Aprire a New York: l’esperienza di Bianco Latte

Per concludere, si cambia prospettiva con Andrea Zanin, Pastry chef & founder Bianco Latte, due pdv a New York e uno di prossima apertura a Miami. Cosa significa fare impresa negli States? Un profondo cambio di mentalità. “Il sistema di impresa è molto semplice, la burocrazia è al minimo, ma le complessità sono altre. Per esempio l’affitto di un locale, per il quale è impossibile non coinvolgere un avvocato”, spiega Zanin. Anche la gestione del personale comporta un cambio di paradigma: “L’economia americana si basa sulle procedure: ogni lavoratore svolge una mansione specifica. Questa logica dà la possibilità alla persona di specializzarsi velocemente e all’azienda di gestire il know how, che non viene messo a disposizione di tutti. È un sistema funzionale, quello che ha reso l’America la prima potenza economica al mondo, ma che ha ovviamente i suoi limiti. Il motivo per cui spesso gli italiani che arrivano qui diventano manager, per esempio, è che riescono a essere trasversali: dove l’americano chiede l’intervento del superiore perché un certo imprevisto è fuori dalle sue mansioni, l’italiano sa prendere l’iniziativa”.

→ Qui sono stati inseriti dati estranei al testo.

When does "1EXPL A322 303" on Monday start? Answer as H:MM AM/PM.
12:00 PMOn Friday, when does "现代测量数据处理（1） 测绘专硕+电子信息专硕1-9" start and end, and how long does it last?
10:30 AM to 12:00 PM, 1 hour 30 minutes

Fondamentale infine capire che “a New York non interessa chi sei e da dove vieni, devi dimostrare cosa sai fare, e se il newyorkese non riconosce il brand e non vede valore nel tuo prodotto, non c’è possibilità di sopravvivere perché i costi di gestione sono talmente alti che devi generare per forza reddito, e se non ci riesci devi uscire dal mercato. L’aspetto positivo è che una chiusura qui non è vista come un fallimento irrecuperabile. Gli americani si danno sei mesi: se in questo periodo il concept non è profittevole si chiude. E si apre da un’altra parte”.